What this task involves => Every line in the records below between the one holding "was also home" and the one holding "Free FCSS_EFW_AD-7.6 Questions", inclusive, is to be set down exactly; all other lines are to be left out.

Information supplied =>
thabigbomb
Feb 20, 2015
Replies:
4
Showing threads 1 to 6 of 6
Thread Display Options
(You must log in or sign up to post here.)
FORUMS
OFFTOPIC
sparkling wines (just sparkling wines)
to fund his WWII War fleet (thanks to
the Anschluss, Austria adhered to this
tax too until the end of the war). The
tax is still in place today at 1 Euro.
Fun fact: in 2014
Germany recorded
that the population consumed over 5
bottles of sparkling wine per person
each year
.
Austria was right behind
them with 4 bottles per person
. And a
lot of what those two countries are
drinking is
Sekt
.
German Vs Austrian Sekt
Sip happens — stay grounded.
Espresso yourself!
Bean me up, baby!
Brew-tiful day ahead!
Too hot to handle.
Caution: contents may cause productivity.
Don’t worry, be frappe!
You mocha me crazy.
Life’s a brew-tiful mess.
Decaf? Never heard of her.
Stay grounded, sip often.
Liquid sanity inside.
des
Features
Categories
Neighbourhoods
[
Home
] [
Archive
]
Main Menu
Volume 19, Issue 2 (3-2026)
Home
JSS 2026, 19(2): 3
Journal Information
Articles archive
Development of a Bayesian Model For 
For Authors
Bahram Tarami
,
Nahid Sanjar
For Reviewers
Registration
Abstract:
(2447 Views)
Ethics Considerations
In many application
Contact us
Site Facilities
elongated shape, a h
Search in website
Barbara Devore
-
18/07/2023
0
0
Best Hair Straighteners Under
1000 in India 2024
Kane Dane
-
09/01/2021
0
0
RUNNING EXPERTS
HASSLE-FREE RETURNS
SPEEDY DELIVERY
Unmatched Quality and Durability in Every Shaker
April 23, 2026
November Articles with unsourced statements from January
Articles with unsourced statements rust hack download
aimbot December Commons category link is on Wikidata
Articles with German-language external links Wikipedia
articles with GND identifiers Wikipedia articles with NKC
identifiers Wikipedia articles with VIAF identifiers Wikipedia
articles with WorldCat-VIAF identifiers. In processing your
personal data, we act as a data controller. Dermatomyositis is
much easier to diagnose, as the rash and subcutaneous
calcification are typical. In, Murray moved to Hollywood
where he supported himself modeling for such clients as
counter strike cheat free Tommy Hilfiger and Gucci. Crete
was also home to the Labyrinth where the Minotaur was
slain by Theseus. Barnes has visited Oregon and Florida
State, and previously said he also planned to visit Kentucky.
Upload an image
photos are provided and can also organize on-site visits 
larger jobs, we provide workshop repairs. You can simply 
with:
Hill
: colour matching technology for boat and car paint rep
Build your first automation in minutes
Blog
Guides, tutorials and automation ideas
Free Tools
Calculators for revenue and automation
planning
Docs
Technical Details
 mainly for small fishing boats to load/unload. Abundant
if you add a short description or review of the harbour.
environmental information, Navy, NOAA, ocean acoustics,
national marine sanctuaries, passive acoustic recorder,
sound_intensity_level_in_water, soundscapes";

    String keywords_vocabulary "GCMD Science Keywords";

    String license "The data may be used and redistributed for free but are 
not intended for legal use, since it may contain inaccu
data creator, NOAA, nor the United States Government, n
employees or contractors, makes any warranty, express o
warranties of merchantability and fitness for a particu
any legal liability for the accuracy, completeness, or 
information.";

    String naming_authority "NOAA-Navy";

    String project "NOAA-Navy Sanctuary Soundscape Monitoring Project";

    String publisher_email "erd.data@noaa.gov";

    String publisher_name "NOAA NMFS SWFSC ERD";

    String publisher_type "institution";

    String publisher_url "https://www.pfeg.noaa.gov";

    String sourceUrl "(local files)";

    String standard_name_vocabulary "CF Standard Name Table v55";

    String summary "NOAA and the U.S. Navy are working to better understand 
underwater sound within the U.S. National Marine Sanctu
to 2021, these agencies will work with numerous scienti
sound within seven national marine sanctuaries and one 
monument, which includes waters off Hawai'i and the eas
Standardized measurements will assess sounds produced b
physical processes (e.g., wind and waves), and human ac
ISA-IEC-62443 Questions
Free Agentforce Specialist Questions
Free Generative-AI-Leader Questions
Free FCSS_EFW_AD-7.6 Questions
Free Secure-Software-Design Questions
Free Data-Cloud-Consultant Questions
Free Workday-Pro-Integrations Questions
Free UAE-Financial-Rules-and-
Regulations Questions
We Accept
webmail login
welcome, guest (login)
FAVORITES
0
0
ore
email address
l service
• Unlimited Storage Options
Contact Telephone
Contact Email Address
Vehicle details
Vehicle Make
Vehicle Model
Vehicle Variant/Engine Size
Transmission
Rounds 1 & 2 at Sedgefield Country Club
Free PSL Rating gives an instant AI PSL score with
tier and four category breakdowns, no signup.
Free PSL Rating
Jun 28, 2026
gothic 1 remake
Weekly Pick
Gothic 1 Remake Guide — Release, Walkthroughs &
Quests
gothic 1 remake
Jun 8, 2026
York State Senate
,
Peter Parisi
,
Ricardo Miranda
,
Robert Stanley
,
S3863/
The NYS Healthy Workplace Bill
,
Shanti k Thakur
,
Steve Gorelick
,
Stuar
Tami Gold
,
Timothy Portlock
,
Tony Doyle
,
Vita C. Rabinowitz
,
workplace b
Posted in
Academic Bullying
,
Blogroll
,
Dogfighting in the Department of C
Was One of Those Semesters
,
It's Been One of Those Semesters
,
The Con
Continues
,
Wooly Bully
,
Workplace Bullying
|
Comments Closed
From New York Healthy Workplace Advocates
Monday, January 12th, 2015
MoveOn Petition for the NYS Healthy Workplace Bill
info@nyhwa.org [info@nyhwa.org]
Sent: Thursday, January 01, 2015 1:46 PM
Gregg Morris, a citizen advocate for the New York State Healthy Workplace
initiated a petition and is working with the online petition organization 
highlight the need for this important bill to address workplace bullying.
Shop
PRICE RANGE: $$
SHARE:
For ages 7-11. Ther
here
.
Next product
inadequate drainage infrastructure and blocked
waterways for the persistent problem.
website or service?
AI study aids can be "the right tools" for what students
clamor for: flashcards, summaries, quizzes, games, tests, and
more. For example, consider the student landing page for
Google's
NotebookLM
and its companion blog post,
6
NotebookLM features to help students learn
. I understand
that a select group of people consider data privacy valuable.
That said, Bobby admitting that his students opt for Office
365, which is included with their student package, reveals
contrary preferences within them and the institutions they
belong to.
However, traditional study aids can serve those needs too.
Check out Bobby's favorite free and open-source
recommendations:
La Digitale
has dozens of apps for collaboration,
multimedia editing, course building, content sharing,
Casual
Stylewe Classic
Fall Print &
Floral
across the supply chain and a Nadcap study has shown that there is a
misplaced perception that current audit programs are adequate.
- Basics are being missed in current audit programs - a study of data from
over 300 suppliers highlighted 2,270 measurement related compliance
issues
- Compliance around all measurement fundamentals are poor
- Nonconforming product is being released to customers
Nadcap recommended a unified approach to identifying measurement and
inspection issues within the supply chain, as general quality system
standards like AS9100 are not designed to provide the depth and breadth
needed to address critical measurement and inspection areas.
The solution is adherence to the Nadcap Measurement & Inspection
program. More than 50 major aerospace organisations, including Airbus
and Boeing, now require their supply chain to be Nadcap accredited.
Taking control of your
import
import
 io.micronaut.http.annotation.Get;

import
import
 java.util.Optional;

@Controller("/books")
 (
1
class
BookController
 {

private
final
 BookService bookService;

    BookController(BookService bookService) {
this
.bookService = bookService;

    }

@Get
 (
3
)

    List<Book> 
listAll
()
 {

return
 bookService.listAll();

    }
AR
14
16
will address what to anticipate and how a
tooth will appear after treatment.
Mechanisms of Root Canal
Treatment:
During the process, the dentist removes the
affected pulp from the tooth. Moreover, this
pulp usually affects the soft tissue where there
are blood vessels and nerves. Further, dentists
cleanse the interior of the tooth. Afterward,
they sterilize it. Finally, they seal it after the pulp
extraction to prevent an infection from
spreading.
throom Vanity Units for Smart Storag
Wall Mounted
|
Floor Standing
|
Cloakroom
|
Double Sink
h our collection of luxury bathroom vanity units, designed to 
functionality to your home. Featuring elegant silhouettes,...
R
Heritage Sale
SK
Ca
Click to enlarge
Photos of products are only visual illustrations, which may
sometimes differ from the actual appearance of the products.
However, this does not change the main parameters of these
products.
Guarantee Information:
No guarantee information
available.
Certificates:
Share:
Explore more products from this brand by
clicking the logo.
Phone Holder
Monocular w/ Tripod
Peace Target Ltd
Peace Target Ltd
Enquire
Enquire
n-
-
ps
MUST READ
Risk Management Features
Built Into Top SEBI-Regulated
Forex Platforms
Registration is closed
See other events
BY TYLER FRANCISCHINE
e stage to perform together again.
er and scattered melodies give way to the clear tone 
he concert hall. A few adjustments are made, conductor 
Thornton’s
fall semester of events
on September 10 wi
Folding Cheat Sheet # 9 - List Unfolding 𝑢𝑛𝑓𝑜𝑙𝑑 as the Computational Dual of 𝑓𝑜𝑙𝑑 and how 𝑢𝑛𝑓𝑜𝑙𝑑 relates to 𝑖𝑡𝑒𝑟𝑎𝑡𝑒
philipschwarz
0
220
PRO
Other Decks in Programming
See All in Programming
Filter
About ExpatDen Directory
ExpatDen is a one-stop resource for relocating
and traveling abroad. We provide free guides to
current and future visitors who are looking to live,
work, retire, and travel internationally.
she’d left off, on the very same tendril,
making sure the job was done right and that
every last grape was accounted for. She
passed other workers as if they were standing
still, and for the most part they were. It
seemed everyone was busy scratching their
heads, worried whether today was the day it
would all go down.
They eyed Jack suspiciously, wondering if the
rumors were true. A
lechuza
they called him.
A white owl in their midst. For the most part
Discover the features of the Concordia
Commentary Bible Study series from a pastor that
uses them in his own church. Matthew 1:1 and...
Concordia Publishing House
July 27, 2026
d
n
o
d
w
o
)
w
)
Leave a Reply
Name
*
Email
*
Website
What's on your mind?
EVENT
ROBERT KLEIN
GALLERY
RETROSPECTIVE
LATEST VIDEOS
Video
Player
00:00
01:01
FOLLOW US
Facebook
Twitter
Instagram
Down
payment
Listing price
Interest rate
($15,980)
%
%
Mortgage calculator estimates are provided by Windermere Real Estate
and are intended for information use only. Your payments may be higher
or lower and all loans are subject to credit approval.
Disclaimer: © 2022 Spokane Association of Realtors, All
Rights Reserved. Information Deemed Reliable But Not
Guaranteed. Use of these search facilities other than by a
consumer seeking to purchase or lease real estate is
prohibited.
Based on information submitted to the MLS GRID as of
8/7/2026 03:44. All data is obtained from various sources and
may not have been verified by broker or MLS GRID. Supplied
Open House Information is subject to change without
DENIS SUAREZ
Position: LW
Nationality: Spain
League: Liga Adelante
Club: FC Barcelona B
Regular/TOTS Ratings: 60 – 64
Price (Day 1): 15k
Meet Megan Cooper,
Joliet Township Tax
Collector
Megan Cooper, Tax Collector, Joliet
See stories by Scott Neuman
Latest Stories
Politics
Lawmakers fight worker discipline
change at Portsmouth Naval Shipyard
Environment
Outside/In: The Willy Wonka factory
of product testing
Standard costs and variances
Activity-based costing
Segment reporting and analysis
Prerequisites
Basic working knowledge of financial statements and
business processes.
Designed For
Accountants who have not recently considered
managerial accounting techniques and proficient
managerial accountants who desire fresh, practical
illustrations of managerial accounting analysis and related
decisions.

Solution =>
was also home to the Labyrinth where the Minotaur was
slain by Theseus. Barnes has visited Oregon and Florida
State, and previously said he also planned to visit Kentucky.
Upload an image
photos are provided and can also organize on-site visits 
larger jobs, we provide workshop repairs. You can simply 
with:
Hill
: colour matching technology for boat and car paint rep
Build your first automation in minutes
Blog
Guides, tutorials and automation ideas
Free Tools
Calculators for revenue and automation
planning
Docs
Technical Details
 mainly for small fishing boats to load/unload. Abundant
if you add a short description or review of the harbour.
environmental information, Navy, NOAA, ocean acoustics,
national marine sanctuaries, passive acoustic recorder,
sound_intensity_level_in_water, soundscapes";

    String keywords_vocabulary "GCMD Science Keywords";

    String license "The data may be used and redistributed for free but are 
not intended for legal use, since it may contain inaccu
data creator, NOAA, nor the United States Government, n
employees or contractors, makes any warranty, express o
warranties of merchantability and fitness for a particu
any legal liability for the accuracy, completeness, or 
information.";

    String naming_authority "NOAA-Navy";

    String project "NOAA-Navy Sanctuary Soundscape Monitoring Project";

    String publisher_email "erd.data@noaa.gov";

    String publisher_name "NOAA NMFS SWFSC ERD";

    String publisher_type "institution";

    String publisher_url "https://www.pfeg.noaa.gov";

    String sourceUrl "(local files)";

    String standard_name_vocabulary "CF Standard Name Table v55";

    String summary "NOAA and the U.S. Navy are working to better understand 
underwater sound within the U.S. National Marine Sanctu
to 2021, these agencies will work with numerous scienti
sound within seven national marine sanctuaries and one 
monument, which includes waters off Hawai'i and the eas
Standardized measurements will assess sounds produced b
physical processes (e.g., wind and waves), and human ac
ISA-IEC-62443 Questions
Free Agentforce Specialist Questions
Free Generative-AI-Leader Questions
Free FCSS_EFW_AD-7.6 Questions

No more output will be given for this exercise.